В Москве накануне отъезда я спросил Мейерхольда:
- Скажи, Всеволод, сколько страниц должно быть в пьесе?
- Чем меньше, тем лучше! - ответил он. - Если бы Шекспир писал покороче,
его бы непременно взяли живым на небо. А его похоронили в земле. Это в
наказание за слишком длинные трагедии и комедии.
- Отвечай-ка, Всеволод, делово: сколько должно быть страниц в пьесе?

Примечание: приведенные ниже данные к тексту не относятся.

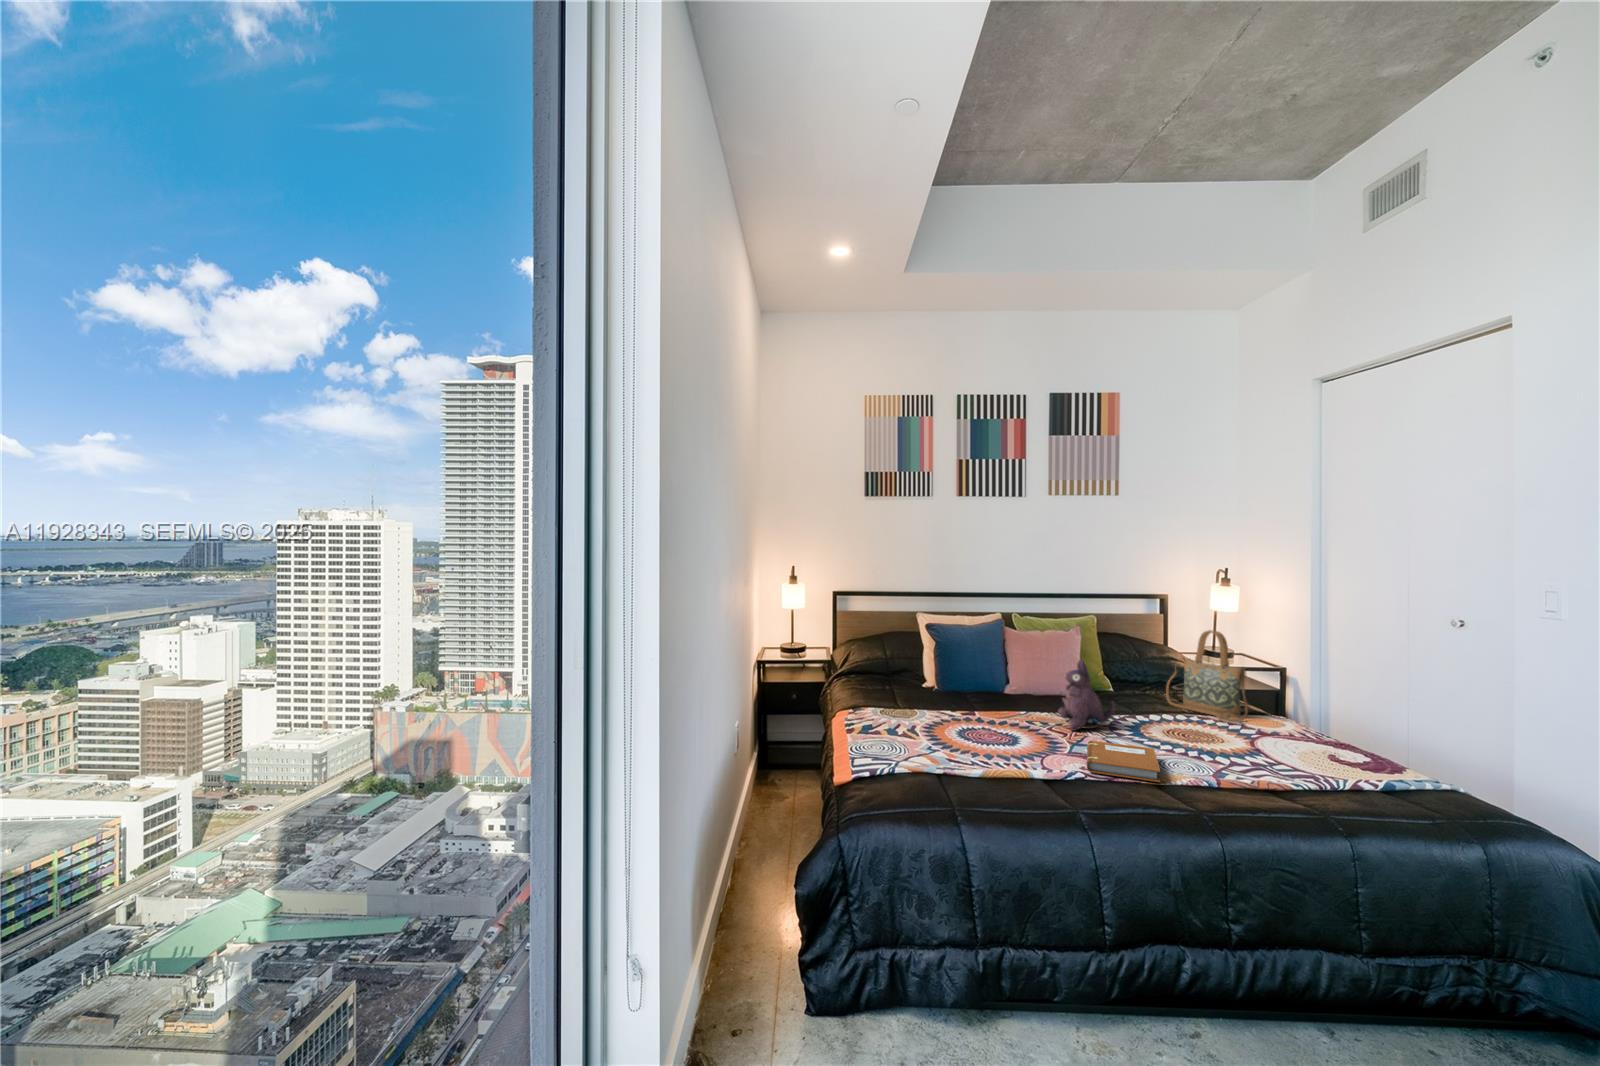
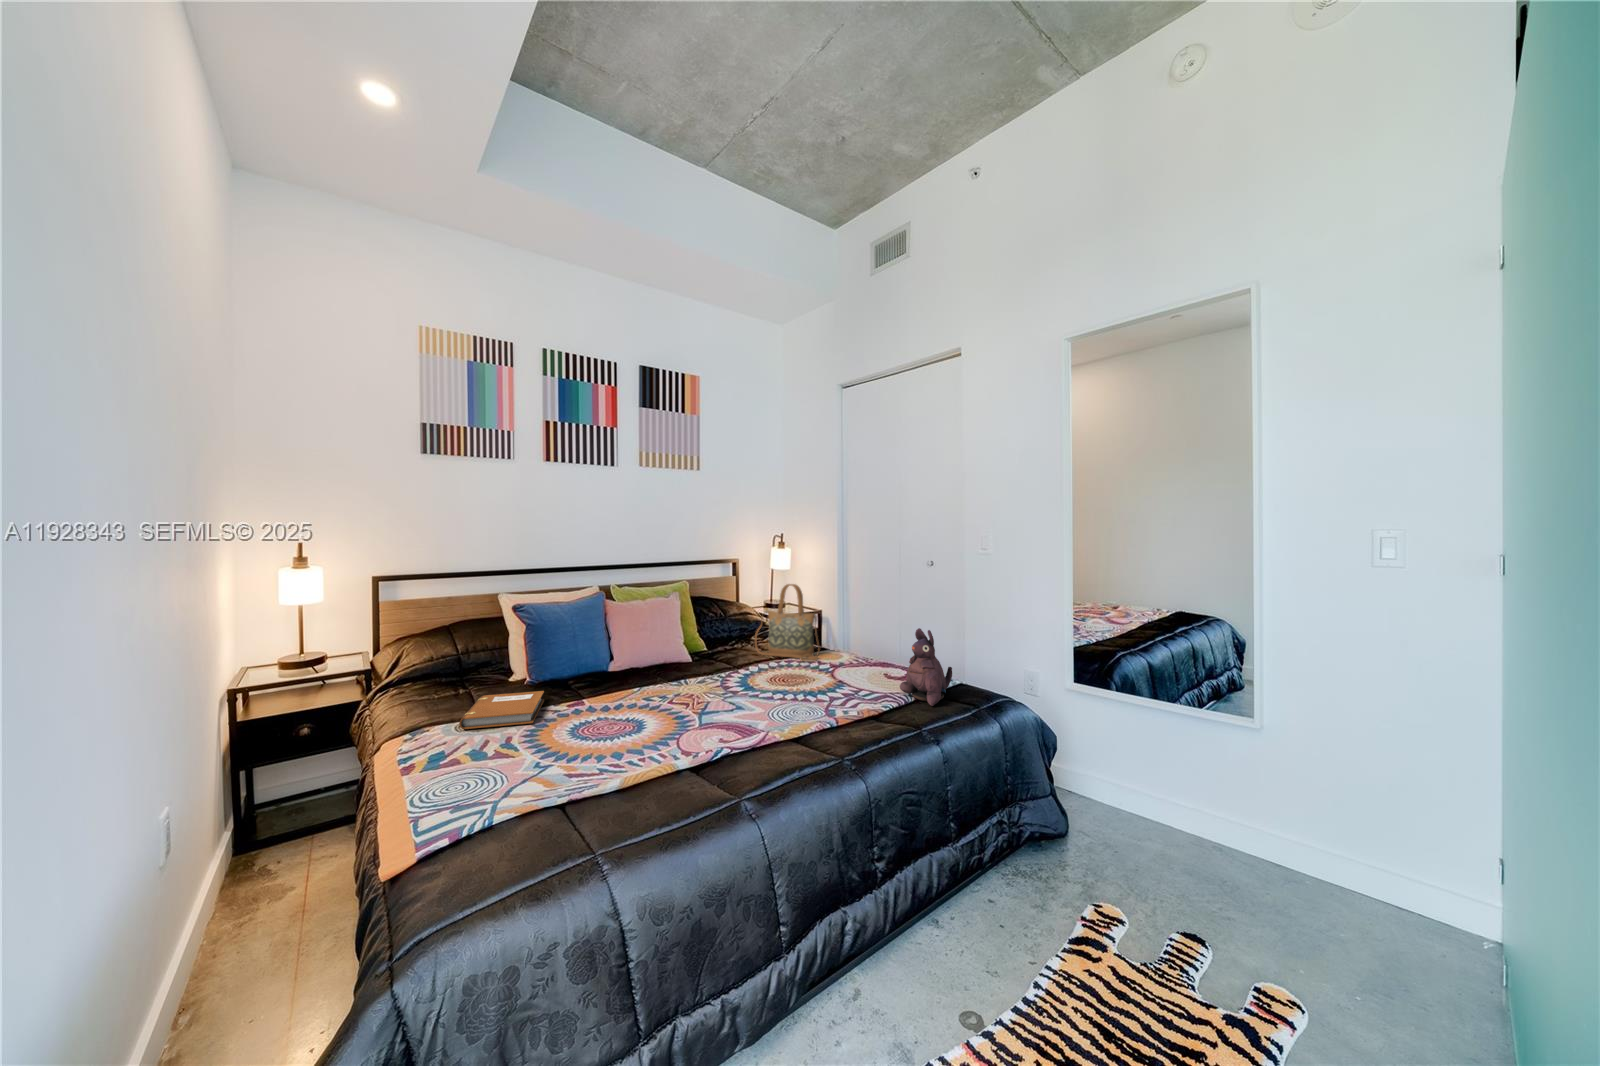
plush toy: present [1058,660,1115,730] -> present [900,628,952,706]
notebook: present [1087,741,1160,782] -> present [459,691,544,729]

- Ты пишешь комедию или трагедию?
- Комедию. А чтобы подразнить гусей, как говорит Есенин, назову ее
фарсом.
- Дразни, дразни. Я это люблю.
- На библейский сюжет. Парочка сластолюбивых старичков, парочка ханжей,
подглядывала за купающейся Сусанной. И влипла эта парочка. А чтобы выйти
сухими из воды, старички сами затеяли суд над пышноволосой
"соблазнительницей". А пророк Даниил, воспылав страстью к пышнотелой, стал
ее блестящим адвокатом... У нас ведь тоже развелось немало ханжей.
- Значит, пьеса об этом.
- Да. Огонь по ханжам.
- Прелестно!.. Фарс?
- Комедия.
- Фарс, фарс, фарс!
- Ну? Сколько же требуется страниц?
- Семьдесят! На "Ундервуде". Через два интервала. - И добавил: - Если ты
пишешь пьесу для меня.
- Нет, для Таирова.
Мейерхольд задрал свой сиранодебержераковский нос и презрительно фыркнул:
- Пф-ф! Для Таирова! Для этого фармацевта!.. Пф-ф! Он тебе накрутит
пилюльки из твоей пьесы. Такие красивенькие пилюльки, что ты, брат, сразу
вылечишься от любви к нему.
Не собираясь ссориться с Мейерхольдом, я уточнил:
- Верней, не для Таирова, а для Никритиной.
- Ага.
- Ясно, Всеволод?
- Ага.
Он понял меня и оправдал, так как сам в то время уже ставил спектакли для
Зинаиды Райх, своей жены.
- Ясно, брат! - И похлопал меня по плечу, как заговорщик заговорщика.
И сразу нахмурился:
- А Зиночка великолепно сыграла бы Сусанну!
Я невольно улыбнулся и подумал: "Таковы все мужья актрис, и самые умные
из них - глупей рядового зрителя. И делаются совершенно слепыми на беду
своего театра". Тут же я опять вспомнил своего друга Шершеневича, который
после какой-то мейерхольдовской премьеры скаламбурил: "До чего же мне
надоело смотреть на райхитичные ноги!"
Возвращаюсь в Аркадию.
В начале сентября я объявил с балкончика:
- Товарищи, только что написал самые приятные на свете три слова:
"Занавес. Конец пьесы".
Дядя Мотя поднялся на четыре ступеньки, снял с головы панаму и расцеловал
меня. А тетя Фаня решительно сказала:
- Вашего "Вавилонского адвоката" будет переписывать Сонечка Полищук.
Знаменитая машинистка! Вы с ней еще не знакомы? Это сама пикантность! Сама
прелесть! Моя племянница!
- А какая у нее машинка?
- "Ундервуд".
- Отлично. Попросите, пожалуйста, знаменитую машинистку переписывать
через два интервала. В пяти экземплярах. Разумеется, если у Сонечки есть
хорошая копирка.
- Не смешите меня! У нашей Сонечки - и нет хорошей заграничной копирки!
Что?
Я уже привык в Одессе к знаменитостям. К знаменитым сапожникам,
знаменитым портным, знаменитым "куаферам", знаменитым врачам, знаменитым
дантистам, знаменитым чистильщикам сапог и т, д. "Не знаменитые" попадались
как исключение из правил.
Ровно через неделю тетя Фаня привезла из Одессы "Вавилонского адвоката".
Он был вручен мне в крокодиловом портфеле с серебряной монограммой "А. М. ".
- О-о!..
Открыв портфель ключиком, я сосчитал экземпляры:
- Ура! Шесть!
Даже последний, шестой, пленял четкостью. Хоть сдавай Таирову, а пятый
Луначарскому.
Только значительно позже, при Сталине, очередной реперткомщик читал
исключительно "первонапечатанный".
Все экземпляры были элегантно переплетены.